Who will volunteer to undertake this enormous task? At this level of investment, it’s too great a risk for any one entity to take on alone. Google, for instance, isn’t going to just say “all right, we’ll build that billion-dollar fiber backbone for Africa.” And neither is the African Union, which likely has more important things to manage. And neither is the government of Canada, apparently, until absolutely necessary. Australia, on the other hand, is spending billions per year to establish high-speed internet in its most remote regions.

One option might be an international fund being contributed to by ISPs and telecoms; Canada alone raised half a billion in a few years on the subscriptions of perhaps 15 or 20 million people. A similar requirement in the US and other rich, connected countries, guaranteeing a certain level of outlay for the establishment of remote networks, would produce a very substantial sum of earmarked money. The telecoms would fight it, of course, but the deal could be sweetened with low-interest matching loans or what have you. I’m not a politician, if that wasn’t clear from the get-go, and I’m sure this idea of an international fund is astoundingly naive in many ways. But I can’t think of another way to advance the state of global connectivity, such is the size of the problem.

Right now there are thousands of communities like Nunavut, underserved and perhaps in danger of being extinguished through neglect. As Nunavut found, the internet is quickly changing from a convenience to a necessity. Not that even necessities are guaranteed by the government or global community — but it means something to class basic connectivity among such other basic public services as medical care, clean water, and police and fire departments.

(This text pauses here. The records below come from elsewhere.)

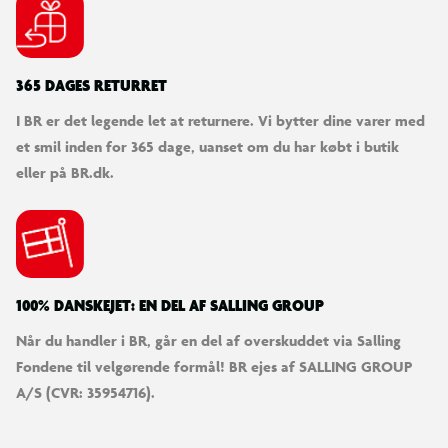
365 DAGES RETURRET
I BR er det legende let at returnere. Vi bytter dine varer med
et smil inden for 365 dage, uanset om du har købt i butik
eller på BR.dk.
100% DANSKEJET: EN DEL AF SALLING GROUP
Når du handler i BR, går en del af overskuddet via Salling
Fondene til velgørende formål! BR ejes af SALLING GROUP
A/S (CVR: 35954716).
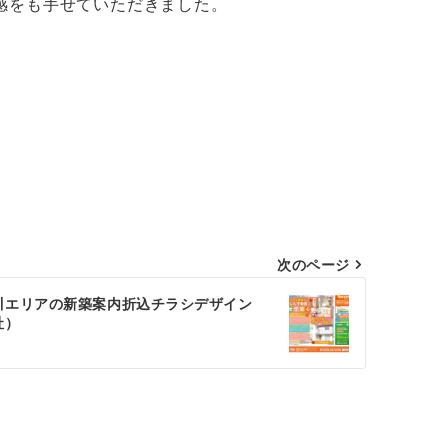
感をも手せていただきました。
次のページ
川エリアの新築案内折込チラシデザイン
社）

It may be that research is underway that will make laying fiber or cable seem positively primitive, but I doubt there’s anything in Alcatel-Lucent or Cisco’s labs that’s going to obsolete basic broadband infrastructure. And skimming the income of an industry already in rapid expansion internationally seems a timely solution, however unpopular it may be among the carriers.

The internet is a promise. A promise that physical distances will be rendered irrelevant. At the moment that promise seems only half fulfilled, as the internet is limited by, of all things, physical distance. The world will be connected, though it be at great cost. Such has always been the trend. But those who would pay the greatest cost, as usual, stand to gain the most by it. They wouldn’t agree to it any other way, though a little coercion is sometimes necessary.